Regex "replace until"

Question

This is a bit more complicated (to me!) than similar questions.

I'm trying to copy some dates with Regex in some old HTML, into another location, but have a problem with the replacements extending outside the required block, when I repeat the search and replace.

In the example below, each block <ul> .. </ul> represents a specific date that is included with first <li>... I want to copy "13 Oct 2005" into the subsequent <li>.., and likewise, "14 Oct 2005" into the subsequent <li>.. too, but not outside its <ul> .. </ul> block.

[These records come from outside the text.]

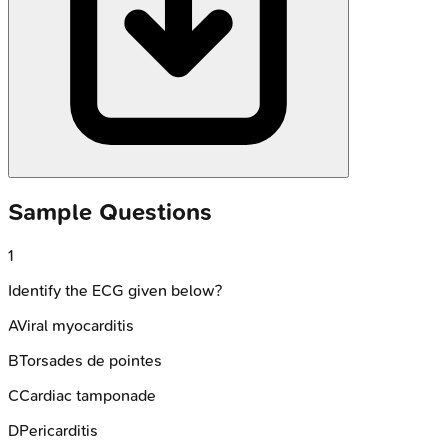
Sample Questions
1
Identify the ECG given below?
A
Viral myocarditis
B
Torsades de pointes
C
Cardiac tamponade
D
Pericarditis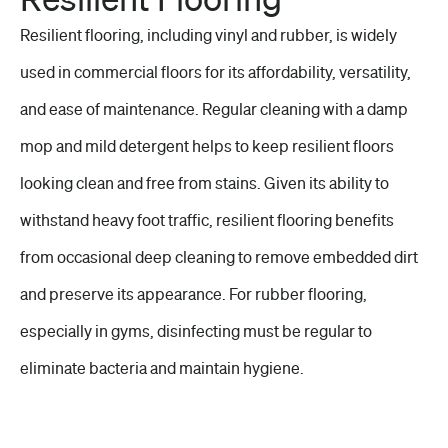
Resilient flooring, including vinyl and rubber, is widely
used in
commercial floors
for its affordability, versatility,
and ease of maintenance.
Regular cleaning
with a damp
mop and mild detergent helps to keep resilient floors
looking clean and free from stains. Given its ability to
withstand heavy
foot traffic
, resilient flooring benefits
from occasional deep cleaning to remove embedded dirt
and preserve its appearance. For rubber flooring,
especially in gyms, disinfecting must be regular to
eliminate bacteria and maintain hygiene.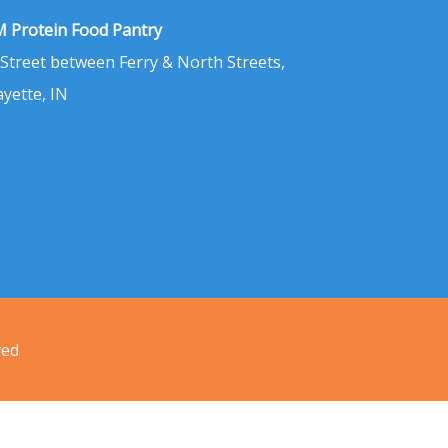
 Protein Food Pantry
 Street between Ferry & North Streets,
ayette, IN
ved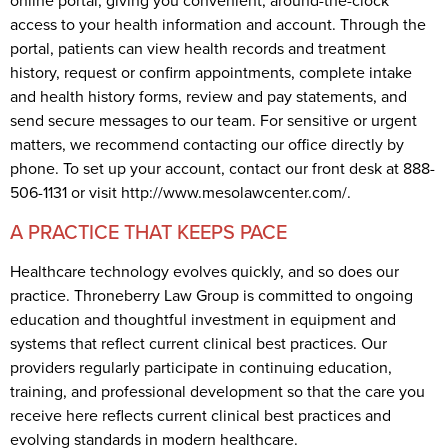
online portal, giving you convenient, around-the-clock
access to your health information and account. Through the
portal, patients can view health records and treatment
history, request or confirm appointments, complete intake
and health history forms, review and pay statements, and
send secure messages to our team. For sensitive or urgent
matters, we recommend contacting our office directly by
phone. To set up your account, contact our front desk at 888-
506-1131 or visit http://www.mesolawcenter.com/.
A PRACTICE THAT KEEPS PACE
Healthcare technology evolves quickly, and so does our
practice. Throneberry Law Group is committed to ongoing
education and thoughtful investment in equipment and
systems that reflect current clinical best practices. Our
providers regularly participate in continuing education,
training, and professional development so that the care you
receive here reflects current clinical best practices and
evolving standards in modern healthcare.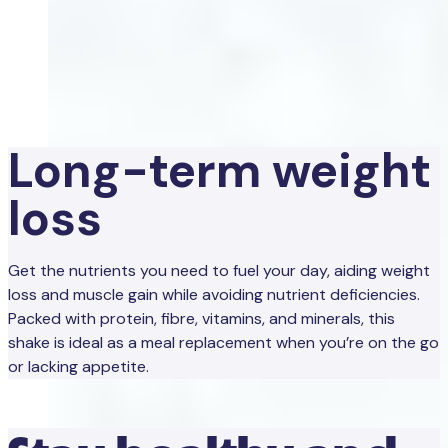
Long-term weight
loss
Get the nutrients you need to fuel your day, aiding weight
loss and muscle gain while avoiding nutrient deficiencies.
Packed with protein, fibre, vitamins, and minerals, this
shake is ideal as a meal replacement when you’re on the go
or lacking appetite.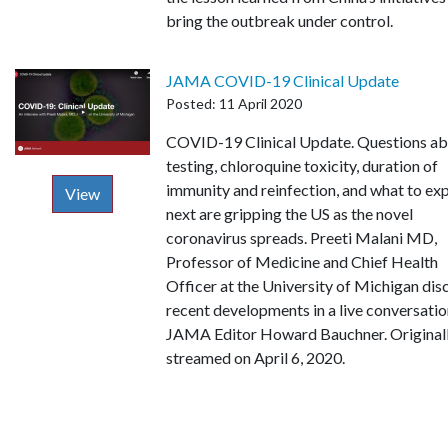
bring the outbreak under control.
JAMA COVID-19 Clinical Update
Posted: 11 April 2020
Description
COVID-19 Clinical Update. Questions a
testing, chloroquine toxicity, duration of
immunity and reinfection, and what to ex
View
next are gripping the US as the novel
coronavirus spreads. Preeti Malani MD,
Professor of Medicine and Chief Health
Officer at the University of Michigan dis
recent developments in a live conversatio
JAMA Editor Howard Bauchner. Original
streamed on April 6, 2020.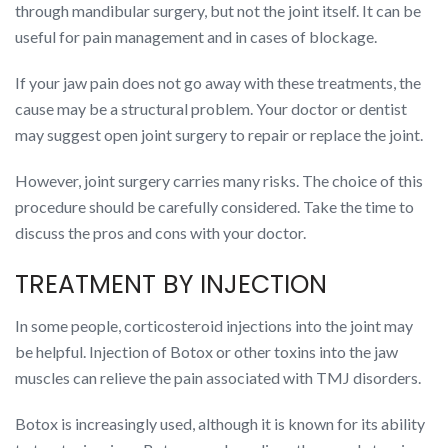
through mandibular surgery, but not the joint itself. It can be
useful for pain management and in cases of blockage.
If your jaw pain does not go away with these treatments, the
cause may be a structural problem. Your doctor or dentist
may suggest open joint surgery to repair or replace the joint.
However, joint surgery carries many risks. The choice of this
procedure should be carefully considered. Take the time to
discuss the pros and cons with your doctor.
TREATMENT BY INJECTION
In some people, corticosteroid injections into the joint may
be helpful. Injection of Botox or other toxins into the jaw
muscles can relieve the pain associated with TMJ disorders.
Botox is increasingly used, although it is known for its ability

This I can do using the following Regex (used by Funduc's Search & Replace utility for Windows, apparently "a subset of UNIX grep notation)":

Search: <li>+[0-9] *<b>*[]<li><b>
Replace: <li>%1 %2\<b>%3\<li>%1 %2\<b>

+[0-9] is one or more numeric; * is any alphabetical; *[] is anything; %1 .. %4 are replacement positions.

Here is my original HTML

<ul>
<li>13 Oct 2005<b>Title One</b>
Some text
<p>
<li><b>Title Two</b>
Some more text
<p>

</ul>

<ul>
<li>14 Oct 2005<b>Title 3</b>
Another line of text
<p>
<li><b>Title 4</b>
Yet another line of text
<p>
<li><b>Title 5</b>
Some text
<p>

</ul>

After my first script run, this correctly gives me:

<ul>
<li>13 Oct 2005<b>Title One</b>
Some text
<p>
<li>13 Oct 2005<b>Title Two</b>
Some more text
<p>

</ul>

<ul>
<li>14 Oct 2005<b>Title 3</b>
Another line of text
<p>
<li>14 Oct 2005<b>Title 4</b>
Yet another line of text
<p>
<li><b>Title 5</b>
Some text
<p>

</ul>

But after my second script run, the 13 Oct 2005 is added incorrectly to the next <ul> .. <ul> block:

<ul>
<li>13 Oct 2005<b>Title One</b>
Some text
<p>
<li>13 Oct 2005<b>Title Two</b>
Some more text
<p>

</ul>

<ul>
<li>14 Oct 2005<b>Title 3</b>
Another line of text
<p>
<li>14 Oct 2005<b>Title 4</b>
Yet another line of text
<p>
<li>13 Oct 2005<b>Title 5</b>    <-- wrong !!!
Some text
<p>

</ul>

I have about 20,000 <ul> .. <ul> blocks (hence the script), and each block contains between 1-10 <li> tags with titles. I assumed it couldn't be done in one pass.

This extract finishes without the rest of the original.